Shmuel Rosner, US correspondent of the Israeli newspaper Haaretz, is not even impressed by the fact that the Arab states are attending. "This whole meeting tells us much more about the host than about the guests," he says.

And the host appears to be moody. Large parts of Bush's team seem to have very little desire to work hard to make Annapolis a success -- already apparent from the disastrous preparation. The mega-conference was not officially confirmed until the beginning of last week, forcing delegations to hurriedly amend their hotel bookings. Briefings with reporters were arranged with just a few minutes' notice -- and clashed with the US-wide travel chaos caused by the Thanksgiving holiday.

Why the half-heartedness? In the White House, the Annapolis conference is increasingly regarded as an admission of weakness, especially in the influential circle surrounding Dick Cheney and the neo-cons. They grudgingly accept that a stronger US engagement for peace in the Middle East is probably the price that has to be paid for more help against an increasingly powerful Iran.

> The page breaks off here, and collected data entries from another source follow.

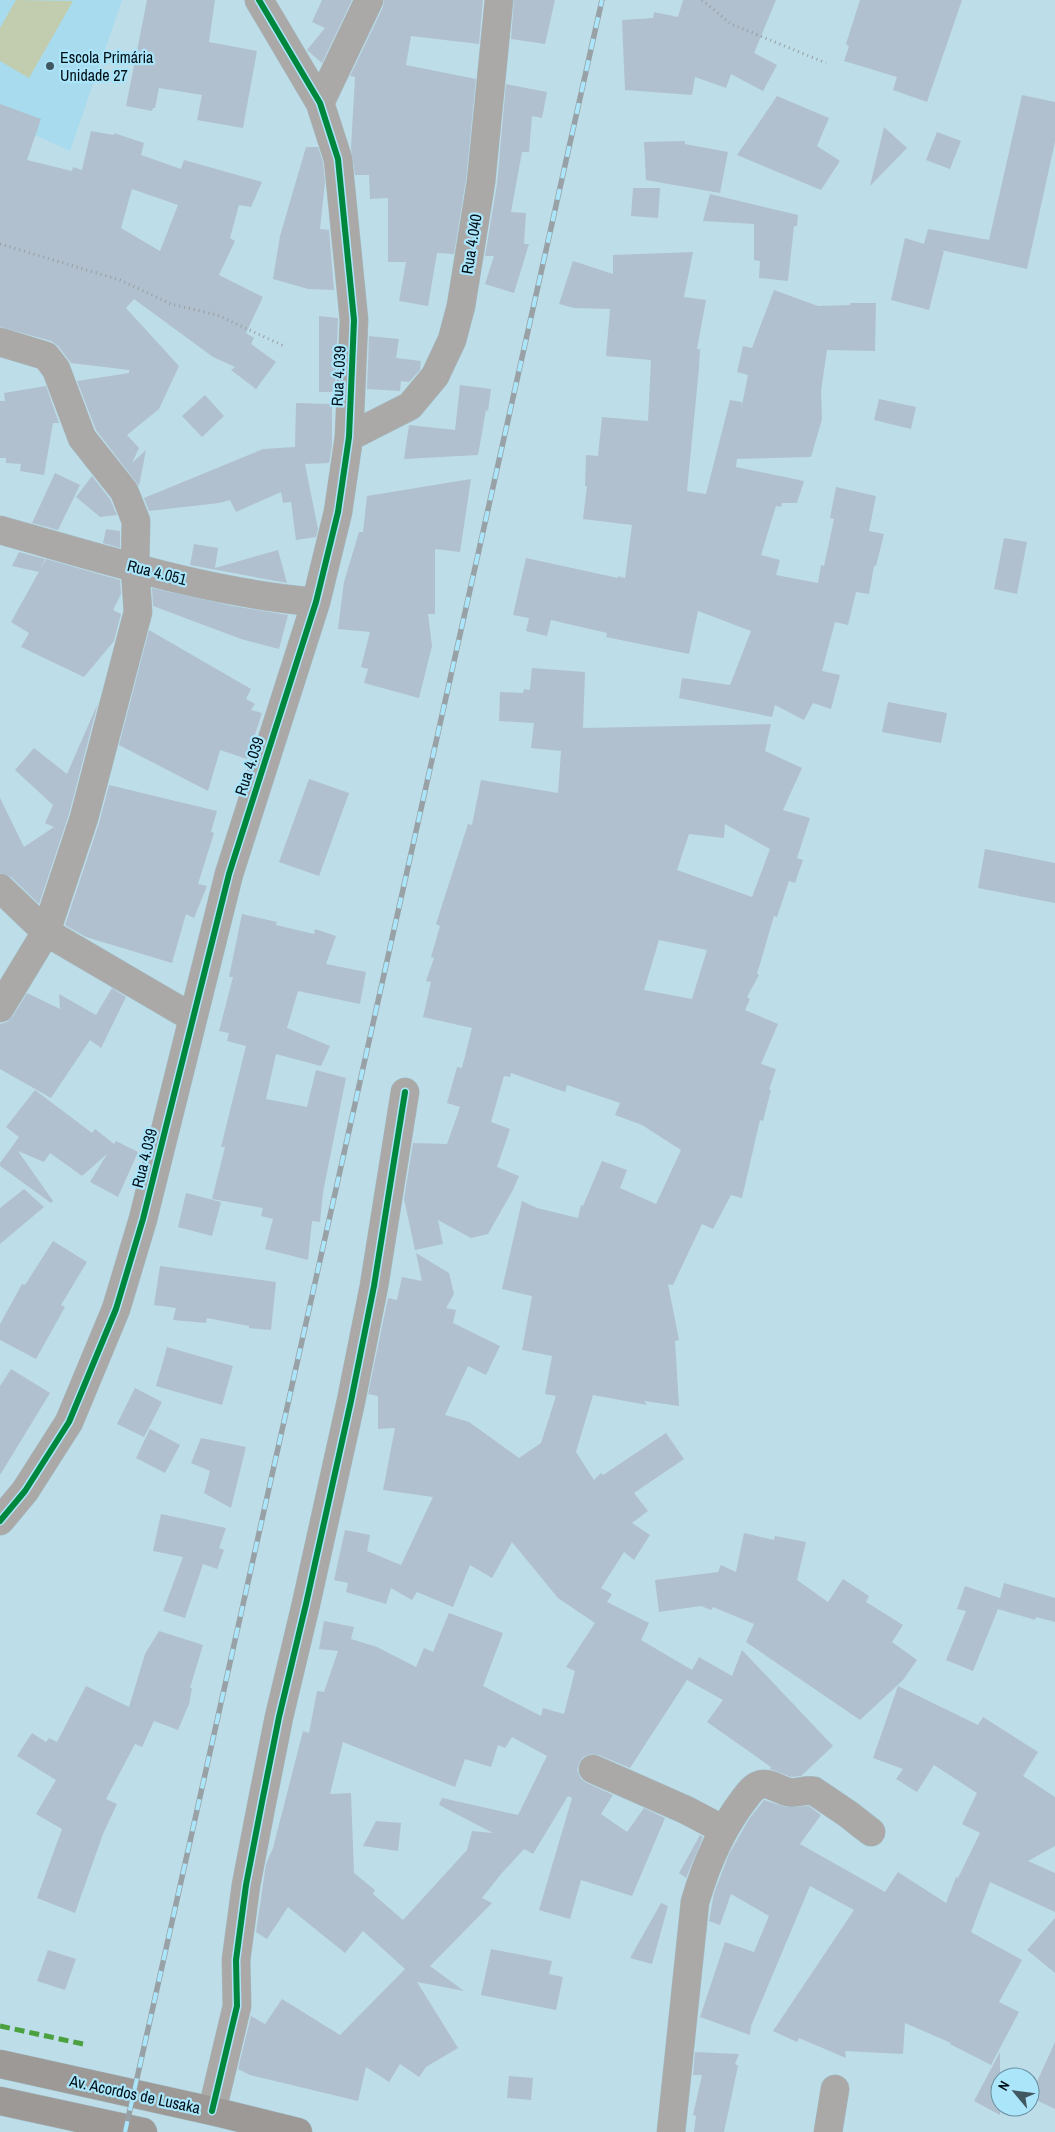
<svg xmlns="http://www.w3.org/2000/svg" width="1055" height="2132" viewBox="0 0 1055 2132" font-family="'Archivo Narrow',sans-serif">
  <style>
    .built { fill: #a8dbee }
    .green { fill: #c2ccaf }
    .building { fill: #b1c0ce; fill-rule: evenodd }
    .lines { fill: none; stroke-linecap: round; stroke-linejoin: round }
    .minor-casing { stroke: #a2bbc3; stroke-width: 29 }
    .major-casing { stroke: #a2bbc3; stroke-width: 29 }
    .path { stroke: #989ea0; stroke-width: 3; stroke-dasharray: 1 4; stroke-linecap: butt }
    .minor { stroke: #aba9a8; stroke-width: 28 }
    .major { stroke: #9d9996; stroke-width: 28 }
    .rail-casing { stroke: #98a2a6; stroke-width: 5.5 }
    .rail { stroke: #abe5fa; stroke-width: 4; stroke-dasharray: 11; stroke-linecap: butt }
    .quiet { stroke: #4ba040; stroke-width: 5; stroke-dasharray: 10 5; stroke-linecap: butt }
    .cycleway-casing { stroke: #abe5fa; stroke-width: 9 }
    .cycleway { stroke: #00873e; stroke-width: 6 }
    .poi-dot { fill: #425860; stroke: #abe5fa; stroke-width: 2 }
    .labels { text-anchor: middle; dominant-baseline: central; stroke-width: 4.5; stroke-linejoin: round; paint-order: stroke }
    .poi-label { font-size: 16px; fill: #001017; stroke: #abe5fa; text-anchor: start }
    .street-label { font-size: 16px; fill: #001017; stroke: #abe5fa }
  </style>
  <rect width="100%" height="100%" fill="#bddde8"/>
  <!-- built -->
  <path class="built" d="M0,0H122L70,151L35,135L0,131Z"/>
  <!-- green -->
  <path class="green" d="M16,0L73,1L29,78L0,61V28Z"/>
  <!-- building -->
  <path class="building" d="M147,0H215L209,42L257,51L243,128L197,120L202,95L159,88L155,108H153L152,111L126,106Z
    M322,0H352L322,63L307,50L325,28L312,22Z
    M384,0H483L479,44L411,36L406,65L476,79L466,180L454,254L437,253L428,306L399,301L406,262H388V198L370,199L369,175H355L351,148L355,77L350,76L383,7Z
    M514,0H555L545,44L511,39Z
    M683,0H776L754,53L777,65L763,91L731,74L726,88L695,77L692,95L625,90L622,20L653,18L654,12L678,17Z
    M860,0H962L927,102L893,90L897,77L844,61L849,46L846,44Z
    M506,84L547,92L542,118L532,116L529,152H522L511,212L526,213L524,244H529L514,293L485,284L494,256H485L497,184Z
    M1022,95L1055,102V142L1027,269L941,250L944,251L929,310L891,300L905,238L924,244L928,229L989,240Z
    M777,96L829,118L817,146L840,161L821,190L737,155Z
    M0,104L41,119L27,160L72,171L73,167L82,170L91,131L114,135V133L144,143L141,155L181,169L184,160L262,182L251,207L239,205L230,238L235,241L219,275L263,297L246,333L254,338L251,344L276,362L256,389L231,370L235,367L213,357L134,299L126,308L179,366L159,409L127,435L139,448L132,463L146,450L139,486L96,430L77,381L129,373V370L71,363L58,346L51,341L0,327ZM132,189L178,205L160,251L121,228Z
    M884,127L907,148L870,186Z
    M937,132L961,141L950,169L926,160Z
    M685,141V144L728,152L720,193L646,180L644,142Z
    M306,147H318L323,162L325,182L320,229L329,230L334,290L308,289L273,279L280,236Z
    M633,188H660L658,218L631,216Z
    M710,194L798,215L797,226H794L788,281L759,278L760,261L754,260V224L703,221Z
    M693,252L684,297L706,300L697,349H700L699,368L687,491L706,494L730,400L742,402L741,410L748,375L737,372L743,346L752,348L774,290L818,306L850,305V303H876L875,351L827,350L821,391L822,419L811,457L737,459L736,467L804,481L797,503H782L781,507L776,506L761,555L780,560L776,575L818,583L821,565L824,566L834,519L830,518L836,487L876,496L869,531L884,534L876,566H874L869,594L856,592L848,625L835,622L822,671L840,675L831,709L813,703L804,720L775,705L772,717L679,698L682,678L730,685L751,631L698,611L689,654L606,637L607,633L551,620L547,636L526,631L529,618L513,615L526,558L618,578V576L625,578L632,525L583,519L587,486H585L586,455L598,456L602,417L648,421L651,360L606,356L610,309L574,308L559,304L573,261L613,274V255Z
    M319,316L338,318L335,392H319Z
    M369,336L399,339L396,358L421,361L420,370L409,382L401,381L400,391L367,389Z
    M460,385L491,389L488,411L486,410L478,455L404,459L409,425L455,430Z
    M46,386L59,423H53L44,475L20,471L21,464L6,463V458H0V401H5L4,393Z
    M205,395L224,416L202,437L182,416Z
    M879,399L916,407L911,429L874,420Z
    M296,403L332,404V446L329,463L305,464L318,529L316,537L296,540L291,502L283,503L281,492L236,512L230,500L219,503L149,511L144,498L263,449L295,447Z
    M55,473L80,485L58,530L32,523Z
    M92,476L110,499L117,515L100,517L76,497Z
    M471,479L460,552L435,549V614H428L432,646L419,698L364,683L368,669L361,667L370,632L338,629L344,582L359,532H363L367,496Z
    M106,529L120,531V548L103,543Z
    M1004,538L1027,542L1017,594L994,589Z
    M194,544L218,548L215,568L278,550L287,583L190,565Z
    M19,552L45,559L39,572L12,566Z
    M46,559L120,580L121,594L113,610L121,614L114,641L84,677L21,647L29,633L11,622Z
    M152,588L233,606L288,615L279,649L241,639L153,606Z
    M149,630L251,689L246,699L255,704L251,710L262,713L247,759L220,750L208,791L119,745Z
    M532,668L585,672L583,728L771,724L765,751L802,768L783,810L810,818L797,858L803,860L795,883L789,881L777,917L774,916L757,974L759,975L747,997L750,999L745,1010L778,1024L761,1064L776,1069L769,1090H771L763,1121L760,1120L742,1198L731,1195L713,1229L702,1224L673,1285L668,1284L679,1340L675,1341L679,1406L644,1401L647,1405L593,1395L576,1452L594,1480L601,1473L603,1475L666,1433L684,1459L634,1493L648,1511L632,1523L650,1535L634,1560L624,1552L601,1588L612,1594L607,1602L649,1623L641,1640L692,1670L699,1657L732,1676L742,1650L833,1746L801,1776L791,1777L770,1769L771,1767L707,1722L723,1700L687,1680L630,1768L599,1755L591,1754L583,1757L579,1763L577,1770L581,1779L587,1783L613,1795L601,1814L627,1832L644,1808L665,1818L632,1896L581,1880L570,1919L539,1910L572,1798L568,1796L533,1854L524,1849L501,1874L482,1898L492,1903L430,1966L464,1991L417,1982L458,2048L426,2067L419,2077L400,2064L389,2082L366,2067L358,2101L250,2075L238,2069L251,2016L265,2024L282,1999L340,2035L405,1969L363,1931L345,1953L288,1907L267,1939L256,1932L266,1864L273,1848L303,1731L309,1733L317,1691L324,1692L338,1651L319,1649L324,1621L354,1627L351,1639L377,1647L416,1667L424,1648L433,1652L449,1613L503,1633L483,1686L541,1716L543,1708L564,1714L575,1671L566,1667L595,1623L558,1598L512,1542L492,1578L470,1565L453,1607L417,1592L412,1600L391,1588L386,1604L346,1592L348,1583L334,1580L345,1530L370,1535L367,1551L401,1565L433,1497L383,1490L395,1428L378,1429V1396L368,1394L388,1298L397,1300L402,1277L422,1281L416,1253L449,1273L454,1294L446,1308L456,1310L453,1323L500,1346L486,1375L468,1366L445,1415L469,1422L519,1458L541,1443L556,1396L545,1394L552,1356L522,1350L532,1296L502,1289L522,1201L537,1208L578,1218L581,1205L583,1206L602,1161L627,1170L620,1188L656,1204L681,1150L642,1125L615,1115L620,1103L567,1085L565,1092L511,1073L510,1077L504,1076L491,1122L510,1129L497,1167L519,1176L513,1190L488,1234L471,1238L438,1220L443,1244L415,1250L404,1199L413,1143L447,1144L460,1107L447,1103L457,1067L462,1068L472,1028L423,1017L431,982L426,981L434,958L431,957L440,926L436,924L468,824L472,825L481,780L558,793L561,751L531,748L534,723L499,721L500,692L523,693L524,689L530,690ZM725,824L770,849L752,897L677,870L689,834L724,838ZM659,940L707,950L692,999L644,990ZM512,1737L547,1756L518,1815L442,1798L439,1805L493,1833L472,1831L467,1850L403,1920L373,1894L375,1890L354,1873L351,1793L330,1794L343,1742L455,1787L465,1759L491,1767L498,1745L505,1748Z
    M888,702L947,713L941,743L882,732Z
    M98,703L69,814L39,904L11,877L0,873V798L24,847L54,827L45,823L53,805L15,770L34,748L67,774Z
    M309,779L349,793L319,876L279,862Z
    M109,785L217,811L211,832L214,833L198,884L207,886L194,918L186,914L172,963L86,937L65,925L99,823Z
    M985,849L1055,863V903L978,888Z
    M242,914L277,922L276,925L314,934L315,929L336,936L326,964L366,972L360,1004L298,991L287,1028L330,1046L321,1066L276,1054L266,1099L307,1107L316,1070L346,1078L323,1192L320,1222L312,1221L308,1260L265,1249L273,1219L261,1216L263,1208L212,1199L225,1147H221L246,1046L227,1041L229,1033L219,1031L233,977H229Z
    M112,988L126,997L101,1048L90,1040L51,1098L0,1069V1024L7,1022L13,1016L27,993L60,1009L59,994L96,1015Z
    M35,1090L92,1133L95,1129L114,1144L116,1141L138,1152L118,1197L90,1182L107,1154L82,1176L50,1153L44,1162L18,1151L53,1201L51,1203L0,1166V1163L19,1137L6,1127Z
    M24,1189L44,1207L0,1244V1208Z
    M186,1193L221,1202L212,1236L178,1227Z
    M53,1241L87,1262L61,1305L65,1307L36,1359L0,1340V1324L22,1284L25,1285Z
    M160,1266L276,1282L271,1330L249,1328V1326L207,1318L206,1323L173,1320L176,1308L154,1305Z
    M167,1347L233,1366L222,1405L156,1386Z
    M11,1369L50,1393L0,1475V1386Z
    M135,1388L162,1402L144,1437L117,1424Z
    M150,1429L180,1445L165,1473L136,1458Z
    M201,1438L246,1447L231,1508L204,1493L210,1471L191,1463Z
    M161,1514L226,1528L219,1548L224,1550L217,1569L203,1564L185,1618L163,1611L183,1557L153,1551Z
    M744,1533L774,1540L775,1536L806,1542L797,1580L828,1602L843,1579L869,1596L866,1602L903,1625L892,1642L917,1660L903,1680L860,1720L746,1642L754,1624L713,1607L711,1610L701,1606L659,1612L655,1580L718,1572L721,1565L736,1572Z
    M1004,1583L1055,1598V1622L1036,1617L1035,1620L998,1609L973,1671L946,1660L966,1611L957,1609L965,1586L1000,1598Z
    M159,1631L203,1645L190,1688H192L189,1704L178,1730L154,1721L142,1747L135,1744L106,1799L117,1804L103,1834L75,1913L37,1898L62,1829L36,1814L56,1780L17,1756L32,1733L46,1742L49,1738L57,1742L86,1686L129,1707L145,1654Z
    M898,1686L978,1725L983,1717L1038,1752L1023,1776L1055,1797V1846L1028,1861L1055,1873V1912L990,1882L971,1932L1022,1960L999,2002L1019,2012L991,2065L950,2044L951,2043L905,2023L903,2054L845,2051L846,2058L799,2038L797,2042L773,2031L854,1910L810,1886L751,2026L750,2035L700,2017L725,1942L754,1952L769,1916L731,1894L720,1925L709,1921L714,1893L729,1854L749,1819L764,1800L786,1807L809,1806L821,1815L800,1844L885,1892L898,1872L946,1903L956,1877L958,1878L980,1833L962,1824L977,1793L934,1765L917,1792L896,1779L903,1769L873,1758Z
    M376,1821L401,1823L398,1851L363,1846Z
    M700,1835L703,1837L686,1878L679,1873Z
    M661,1903L668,1906L652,1964L630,1958Z
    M1055,1918V1973L1027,1950Z
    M491,1949L552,1961L549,1974L563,1977L556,2010L481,1995Z
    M48,1950L76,1959L65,1990L37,1981Z
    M1055,2042V2109L1030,2097Z
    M695,2052L739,2054L735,2064L738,2066L724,2132H694L696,2116L693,2115L702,2075H693Z
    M1000,2052V2115L974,2101Z
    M509,2076L533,2078L531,2100L507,2098Z"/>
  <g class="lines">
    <!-- minor casing -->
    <g class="minor-casing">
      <path id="minor" d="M320,103L369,0
        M0,342L46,356L56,369L82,438L124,491L136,521L135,568L138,612L84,818L46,932L0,1008
        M349,437L410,406L435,376L452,340L461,306L481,182L499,0
        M0,530C104,559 208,593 316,602
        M0,888L46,932L193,1018
        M0,1521L25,1491L69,1422L116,1309L143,1219L229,874L316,602L338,512L349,437L354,320L338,159L320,103L259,0
        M593,1769L686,1810L724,1830
        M212,2111L237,2006L236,1960L246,1885L262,1802L279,1717L306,1604L351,1401L374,1286L405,1092
        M671,2132L695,1902C706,1864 721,1829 745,1798C749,1793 753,1787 759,1785C768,1781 779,1790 788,1792C797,1794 805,1789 814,1791L848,1814L871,1832
        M828,2132L835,2089"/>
    </g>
    <!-- major casing -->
    <g class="major-casing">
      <path id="major" d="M0,2064L212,2111L298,2132
        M0,2101L143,2132"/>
    </g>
    <!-- path -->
    <path class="path" d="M702,0L731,24L826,63
      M0,244L120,280L171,304L217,315L284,346"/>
    <!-- minor -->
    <use href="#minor" class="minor"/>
    <!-- major -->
    <use href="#major" class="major"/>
    <!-- rail casing -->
    <g class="rail-casing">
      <path id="rail" d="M125,2132L602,0"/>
    </g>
    <!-- rail -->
    <use href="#rail" class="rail"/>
    <!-- quiet -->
    <path class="quiet" d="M0,2026L83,2044"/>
    <!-- cycleway casing -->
    <g class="cycleway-casing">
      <path id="cycleway" d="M0,1521L25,1491L69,1422L116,1309L143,1219L229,874L316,602L338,512L349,437L354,320L338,159L320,103L259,0
        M212,2111L237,2006L236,1960L246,1885L262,1802L279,1717L306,1604L351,1401L374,1286L405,1092"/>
    </g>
    <!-- cycleway -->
    <use href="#cycleway" class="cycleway"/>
  </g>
  <!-- markers -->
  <circle class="poi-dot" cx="50" cy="66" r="5"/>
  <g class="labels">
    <!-- poi labels -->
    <g class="poi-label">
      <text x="60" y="57">Escola Primária<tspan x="60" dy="18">Unidade 27</tspan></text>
    </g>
    <!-- street labels -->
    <g class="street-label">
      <text transform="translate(471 244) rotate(-81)">Rua 4.040</text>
      <text transform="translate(338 376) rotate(-87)">Rua 4.039</text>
      <text transform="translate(157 572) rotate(14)">Rua 4.051</text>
      <text transform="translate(249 766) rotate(-72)">Rua 4.039</text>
      <text transform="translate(144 1158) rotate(-76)">Rua 4.039</text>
      <text transform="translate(135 2094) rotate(12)">Av. Acordos de Lusaka</text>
    </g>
  </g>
  <!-- north arrow -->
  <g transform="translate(1015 2092) rotate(299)"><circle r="24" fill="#abe5fa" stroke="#67909f"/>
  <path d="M0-4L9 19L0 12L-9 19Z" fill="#425860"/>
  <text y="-8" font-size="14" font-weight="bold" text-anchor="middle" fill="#001017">N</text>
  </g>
</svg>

Important US allies such as Saudi Arabia have given clear signals in recent months that they want support in mediating between the Israelis and Palestinians. "The conference is also a product of the changed balance of power in the region," says Wittes. The official line in Washington is that such pragmatic considerations have no effect on the US's Middle East policy and that Annapolis is much more about finding a new start for real peace talks. But few in the Middle East would believe that the US government could be so altruistic. "It is good that the negotiating process is back on track," says Wittes. "But it's not good that it is being exploited for other political aims."

Mustafa Barghouti, the Palestinian Information Minister until June, sees little more than a glimmer of hope in the peace conference. "The US was mainly put under pressure by the Saudis to do something," he told SPIEGEL ONLINE. But the outcome was totally unsatisfactory, he said. The Annapolis conference was poorly prepared and the hectic organization that went into it belied a lack of substance, said Barghouti. "A lot is being done here so that no one notices that nothing is being done."